Document excerpt: Begin

In the past 40 years, a lot has changed in healthcare including technology, hospital stays, patient information and smoking in the common areas. Living and working through these changes, four long-term employees at Sidney Health Center were recently recognized for 40 years of dedicated service respectively.
From the days of nursing caps and white dresses, Twyla Gustafson (RN), Kay Hatter (RN) and Kristi Hatter (LPN) have transitioned to colorful scrubs, 12-hour shifts, and electronic health records. Along their side, Connie Angel has worked in several capacities including pharmacy tech, receptionist and ward clerk.
“We grew up here,” commented Gustafson, reflecting on the past 40 years. They have survived two oil booms, six nursing directors, six CEOs, numerous physicians, and thousands of patients. Their longevity alone makes them leaders in the organization.
“The amount of knowledge in their 160 years of combined service is incredible,” noted Pam McGlothlin, Director of Nursing. “They have taught many of us how to be resilient in the face of tragedy and adversity. I applaud their dedication to the mission and the people we serve.”
Among the most memorable moments, Kristi Hatter, who is a Registered Polysomnographic Sleep Technologist, emphasizes that it is the small things. “A former patient wanting to introduce me to his mother so that she would know the nurse that made him feel so good. Another patient woke up after a sleep study and could not remember the last time they felt that good. Working with the patients is the best part of my job.”
All four agree, the biggest change in healthcare has been the technology as well as the charting. “We went from writing everything down on a paper chart to entering it into a computer. I remember working with Dr. Cooper in the ER during a code and writing the times the medication was given directly on the medication boxes. This led to the implementation of code sheets,” stated Connie Angel.
In 2014, Sidney Health Center transitioned to an integrated electronic health record to meet federal guidelines for the secure use and sharing of health information. With this transition, patients gained the ability to sign up for My Chart, which allows them to connect to their personal medical information when it is convenient for them. Patients can see test results, message their medical provider, pay bills online, and access their health information when traveling.
“One of the advantages of My Chart is patients are informed about their health,” stated Kay Hatter, who is a charge nurse in the ER. “One of the best things patients can do to help us deliver better care is to have a list of the medications they are taking. My Chart and other phone apps allow patients to have this information at their fingertips. Other patients just bring in a bag full of medication bottles. This works too!”
Regardless of the advancement in technology, the fundamental element to great care is the people who deliver it. Teamwork among staff and the trust that is developed over time improves communication between staff and enhances the patient experience. The people are the pillars in the organization and 160 years of service deserves a standing ovation! Congratulations and thank you to Twyla, Kay, Kristi and Connie for your service to Sidney Health Center!

Document excerpt: End

About this exercise – Copy the part of the article on the long-serving Sidney Health Center staff between "Among the most" and "stated Connie Angel.", inclusive, and switch "sleep study" to "overnight sleep test". The rows that come next are separate material, unconnected to the article.

Entries provided: Begin

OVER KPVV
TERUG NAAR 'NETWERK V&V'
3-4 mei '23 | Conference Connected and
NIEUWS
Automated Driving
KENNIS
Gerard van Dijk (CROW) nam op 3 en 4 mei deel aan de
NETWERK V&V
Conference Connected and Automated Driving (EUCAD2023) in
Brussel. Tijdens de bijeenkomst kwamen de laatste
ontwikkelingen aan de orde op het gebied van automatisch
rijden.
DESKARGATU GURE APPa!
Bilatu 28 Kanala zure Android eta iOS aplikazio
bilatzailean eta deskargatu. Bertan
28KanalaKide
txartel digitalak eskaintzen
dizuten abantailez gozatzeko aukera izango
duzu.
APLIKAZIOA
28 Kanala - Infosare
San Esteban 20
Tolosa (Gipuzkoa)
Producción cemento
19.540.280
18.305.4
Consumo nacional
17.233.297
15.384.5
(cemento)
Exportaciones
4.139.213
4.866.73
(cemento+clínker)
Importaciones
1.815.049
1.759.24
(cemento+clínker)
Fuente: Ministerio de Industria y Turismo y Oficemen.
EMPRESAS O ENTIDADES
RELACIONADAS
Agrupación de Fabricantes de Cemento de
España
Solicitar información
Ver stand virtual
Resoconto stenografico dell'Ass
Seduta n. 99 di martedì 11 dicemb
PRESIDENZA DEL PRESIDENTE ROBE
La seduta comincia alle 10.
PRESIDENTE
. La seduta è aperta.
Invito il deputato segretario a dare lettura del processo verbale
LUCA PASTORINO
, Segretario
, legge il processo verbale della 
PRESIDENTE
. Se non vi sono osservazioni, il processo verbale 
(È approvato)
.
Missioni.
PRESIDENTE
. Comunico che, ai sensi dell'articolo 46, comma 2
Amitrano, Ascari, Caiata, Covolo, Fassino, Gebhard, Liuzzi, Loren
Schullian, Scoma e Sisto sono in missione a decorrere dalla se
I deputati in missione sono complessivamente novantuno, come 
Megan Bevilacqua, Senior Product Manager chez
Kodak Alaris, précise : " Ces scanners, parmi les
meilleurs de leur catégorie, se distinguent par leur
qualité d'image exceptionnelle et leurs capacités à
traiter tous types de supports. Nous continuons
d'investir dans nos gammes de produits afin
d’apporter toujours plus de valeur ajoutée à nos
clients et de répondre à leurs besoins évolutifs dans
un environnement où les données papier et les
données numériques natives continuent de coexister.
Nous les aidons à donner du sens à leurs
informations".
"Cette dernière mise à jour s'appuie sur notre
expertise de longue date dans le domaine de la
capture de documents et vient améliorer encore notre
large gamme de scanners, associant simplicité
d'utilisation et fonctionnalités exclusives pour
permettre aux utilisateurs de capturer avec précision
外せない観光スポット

Entries provided: End

Written response –
Among the most memorable moments, Kristi Hatter, who is a Registered Polysomnographic Sleep Technologist, emphasizes that it is the small things. “A former patient wanting to introduce me to his mother so that she would know the nurse that made him feel so good. Another patient woke up after a overnight sleep test and could not remember the last time they felt that good. Working with the patients is the best part of my job.”
All four agree, the biggest change in healthcare has been the technology as well as the charting. “We went from writing everything down on a paper chart to entering it into a computer. I remember working with Dr. Cooper in the ER during a code and writing the times the medication was given directly on the medication boxes. This led to the implementation of code sheets,” stated Connie Angel.